Der Taylorismus hatte und hat seine Stärken in der effizienten Massenproduktion. Die schnelle Anpassung an neue Herausforderung oder Chancen war in trägen und ungesättigten Märkten weniger wichtig. In den heutigen schnellen, globalen und gesättigten Märkten ist oder wird diese Agilität auf Unternehmensebene überlebenswichtig. Der Taylorismus ist also zwar effizient, aber gerade deshalb auch starr und langsam in der Anpassung an Neues.
The most important, and indeed the truly unique, contribution of management in the 20th century was the fifty-fold increase in the productivity of the manual worker in manufacturing. The most important contribution management needs to make in the 21st century is similarly to increase the productivity of knowledge work and the knowledge worker.
Peter F. Drucker
Der Wandel hin zu einer agilen Organisation ist immer auch ein Paradigmenwechsel und eben nicht nur eine Modifikation der bestehenden tayloristischen Organisation. Genau dieser Paradigmenwechsel macht eine agile Transformation so schwierig, weil damit einher auch das Loslassen und Zerstören des Alten und Bewährten geht. Während der Taylorismus auf Zentralisierung, Spezialisierung und Standardisierung setzt, braucht Agilität konsequente Dezentralisierung, Interdisziplinarität und Emergenz. Während der Taylorismus auf mit Management und Kontrolle beruht, braucht Agilität in erster Linie Autonomie und Orientierung.
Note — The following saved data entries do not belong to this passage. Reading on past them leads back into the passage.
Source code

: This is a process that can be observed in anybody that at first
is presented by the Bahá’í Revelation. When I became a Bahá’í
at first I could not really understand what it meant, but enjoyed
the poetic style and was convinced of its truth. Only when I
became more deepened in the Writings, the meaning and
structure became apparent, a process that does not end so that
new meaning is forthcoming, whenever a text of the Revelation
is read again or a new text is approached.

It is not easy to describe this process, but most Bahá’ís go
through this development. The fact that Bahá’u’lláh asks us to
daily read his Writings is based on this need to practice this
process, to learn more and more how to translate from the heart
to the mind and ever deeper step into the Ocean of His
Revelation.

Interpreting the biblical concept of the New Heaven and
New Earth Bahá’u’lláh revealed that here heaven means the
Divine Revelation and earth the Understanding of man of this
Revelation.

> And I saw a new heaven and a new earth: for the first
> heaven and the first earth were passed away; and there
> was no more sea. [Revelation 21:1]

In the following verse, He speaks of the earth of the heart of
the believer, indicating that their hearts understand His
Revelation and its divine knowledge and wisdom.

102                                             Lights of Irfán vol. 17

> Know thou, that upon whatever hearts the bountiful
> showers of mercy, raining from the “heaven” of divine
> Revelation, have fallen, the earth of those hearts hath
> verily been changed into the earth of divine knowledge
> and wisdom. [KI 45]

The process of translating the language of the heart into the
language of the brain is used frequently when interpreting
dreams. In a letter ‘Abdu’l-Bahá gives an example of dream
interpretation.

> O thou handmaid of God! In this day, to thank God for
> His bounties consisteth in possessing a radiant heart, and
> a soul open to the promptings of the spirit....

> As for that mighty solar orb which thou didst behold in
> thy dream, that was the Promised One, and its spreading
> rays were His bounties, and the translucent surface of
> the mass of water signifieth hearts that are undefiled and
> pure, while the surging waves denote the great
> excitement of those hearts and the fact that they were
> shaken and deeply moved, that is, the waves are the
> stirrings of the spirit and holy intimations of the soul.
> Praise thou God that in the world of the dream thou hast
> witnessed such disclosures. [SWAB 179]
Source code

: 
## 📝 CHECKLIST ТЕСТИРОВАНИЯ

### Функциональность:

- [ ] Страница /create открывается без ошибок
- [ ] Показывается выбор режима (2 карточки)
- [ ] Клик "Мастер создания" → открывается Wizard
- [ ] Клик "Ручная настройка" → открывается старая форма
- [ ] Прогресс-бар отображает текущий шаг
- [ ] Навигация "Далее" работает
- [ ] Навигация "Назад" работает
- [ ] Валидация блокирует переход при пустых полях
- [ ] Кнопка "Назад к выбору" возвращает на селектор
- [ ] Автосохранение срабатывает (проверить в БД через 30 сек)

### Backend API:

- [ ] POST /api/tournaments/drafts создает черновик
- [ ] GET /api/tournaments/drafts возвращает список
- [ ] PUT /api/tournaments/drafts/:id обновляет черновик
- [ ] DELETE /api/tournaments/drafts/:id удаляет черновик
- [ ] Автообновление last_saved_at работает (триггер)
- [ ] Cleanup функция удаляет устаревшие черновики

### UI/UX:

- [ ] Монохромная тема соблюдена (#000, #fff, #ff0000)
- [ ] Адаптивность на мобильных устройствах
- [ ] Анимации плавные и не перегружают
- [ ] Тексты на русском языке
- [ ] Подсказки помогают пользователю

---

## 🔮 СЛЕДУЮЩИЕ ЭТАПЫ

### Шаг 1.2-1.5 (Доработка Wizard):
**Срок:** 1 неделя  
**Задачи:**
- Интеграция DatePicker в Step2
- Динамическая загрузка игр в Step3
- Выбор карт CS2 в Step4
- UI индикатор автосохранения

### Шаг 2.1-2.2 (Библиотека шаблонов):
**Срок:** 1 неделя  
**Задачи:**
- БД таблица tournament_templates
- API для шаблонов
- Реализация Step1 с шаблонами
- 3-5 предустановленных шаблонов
Probleme kann man niemals mit derselben Denkweise lösen, durch die sie entstanden sind.
Albert Einstein
Eine agile Transformation kann demnach prinzipiell nicht in tayloristischer Weise gedacht und umgesetzt werden. Sie kann und wird meist in den alten Strukturen ein Stück vorausgedacht, aber ihre Umsetzung muss eine echte Transformation sein in Sinne einer Verwandlung einer Raupe zu einem Schmetterling. Nur Kästchen im Organigramm zu verschieben und Rollen und Prozesse zu definieren ist zu wenig und maximal ein erster kleiner Schritt.
The best architectures, requirements, and designs emerge from self-organizing teams.
At regular intervals, the team reflects on how to become more effective, then tunes and adjusts its behavior accordingly.
Priciples behind the Agile Manifesto
Im Kern der agilen Transformation geht es um das Herausführen der Menschen aus ihrer tayloristischen Unmündigkeit hin zu Selbstorganisation und einer gemeinsam getragenen Verantwortung für Produkt und Prozess. Dieser Weg kann aber nicht vorausgedacht, angeordnet und per Changemanagement umgesetzt werden, sondern muss gemeinsam erkundet werden: Eine agile Transformation funktioniert nur agil.
It does not matter whether the worker wants responsibility or not, The enterprise must demand it of him.
Peter Drucker
8 Kommentare
Perfekt zusammengefasst. Das Erkennen dieser Tatsache führt zu manigfaltigen Abwehrreaktionen des Managements, die sich in ihrer Existenz bedroht fühlen. Bauen doch viele auf Macht durch Informationsverarbeitung und unterstellen, dass Mitarbeiter kontrolliert werden müssen. Woher das kommt lässt sich in der einschlägigen Literatur gut nachlesen. Eine agile Transformation kann von oben angestoßen werden, geht aber über das ‚von oben‘ hinaus. Beharren auf der hierarchischen Führung wird durch die langsamen Entscheidungsprozesse zu handfesten Wettbewerbsnachteilen führen.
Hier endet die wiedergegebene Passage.